C’est donc la dimension proprement parrhésiale qui définit l’écriture engagée, c’est-à-dire sa dimension critique. D’après son étymologie aussi bien grecque (kriticos) que latine d’ailleurs (criticus) le mot signifie "être capable d’émettre un jugement". Cette capacité relève de ce que les Anciens Grecs appelaient la parrhésia, un terme qui apparait d’abord dans la littérature grecque, chez Euripide (483-406 av. J.-C.) et d’autres textes anciens vers la fin du IVe siècle et durant le Ve siècle av. J.-C. et qui veut dire textuellement "parler franchement, librement", ou "la possibilité de tout dire". La Parrhesia était donc une composante essentielle de la démocratie. Elle a, dès son origine, une dimension politique. Elle désigne le privilège des citoyens athéniens, égaux en droit, de pouvoir prendre la parole à l’Assemblée. Étant ce qui permet de construire un espace où l’autre existe dans son altérité, et donc sa différence, elle permet de fait d’ouvrir un espace de liberté qui n’implique pas seulement la liberté d’expression mais également le devoir de dire la vérité pour le bien du peuple malgré les risques que cela comporte.
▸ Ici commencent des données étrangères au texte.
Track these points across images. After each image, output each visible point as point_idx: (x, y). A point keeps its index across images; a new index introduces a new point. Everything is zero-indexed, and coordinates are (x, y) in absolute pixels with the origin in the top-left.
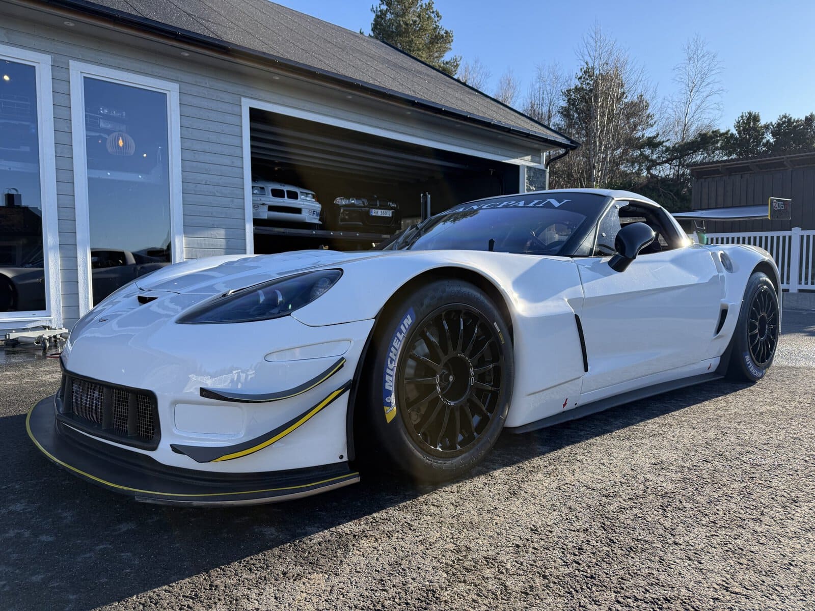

Michel Foucault la définit également dans Discours et vérité (Discourse and Truth: The Problematization of Parrhesia. Six lectures given by Michel Foucault at the University of California at Berkley, oct.-nov. 1983). Il y a parrhèsia, dit-il, quand un dire-vrai ouvre pour celui qui l’énonce un espace de risque.

Si l’écriture place l’écrivain, ainsi que son lecteur, dans le champ de la démocratie et donc de la politique, la question, non moins essentielle, consiste alors pour Sartre à devoir connaître son public afin de savoir comment l’engager. Pour qui écrit-on? "À première vue, répond-il, cela ne fait pas de doute: on écrit pour le lecteur universel; et nous avons vu, en effet, que l’exigence de l’écrivain s’adresse en principe à tous les hommes." Certes, l’écrivain a pour ambition de transcender le moment historique dans lequel il vit en s’élevant à un niveau plus élevé. Cependant, insiste Sartre, l’écrivain se doit d’abord de parler à ses contemporains. L’écrivain joue alors un rôle de médiateur. Il est homme, mais il est aussi écrivain, une posture qu’il a choisie.

Qu’est-ce qu’écrire? Pourquoi écrire? Et à qui? Ces questions, toujours à l’ordre du jour, nous invitent à repenser le pouvoir des mots pour parler d’un monde qui, aujourd’hui aussi, tente de se comprendre. Que peut faire l’écrit? Comment agit-il sur le monde? Qu’est-ce que dire libre ? Qu’est-ce que dire vrai? Comment dire le vrai? Comment ne pas céder à la facilité? Comment écouter la pression du monde? Comment parler à ses contemporains? Quel récit est le nôtre? Que voulons-nous dire? Et que dirions-nous si nous n’avions plus que maintenant pour le dire?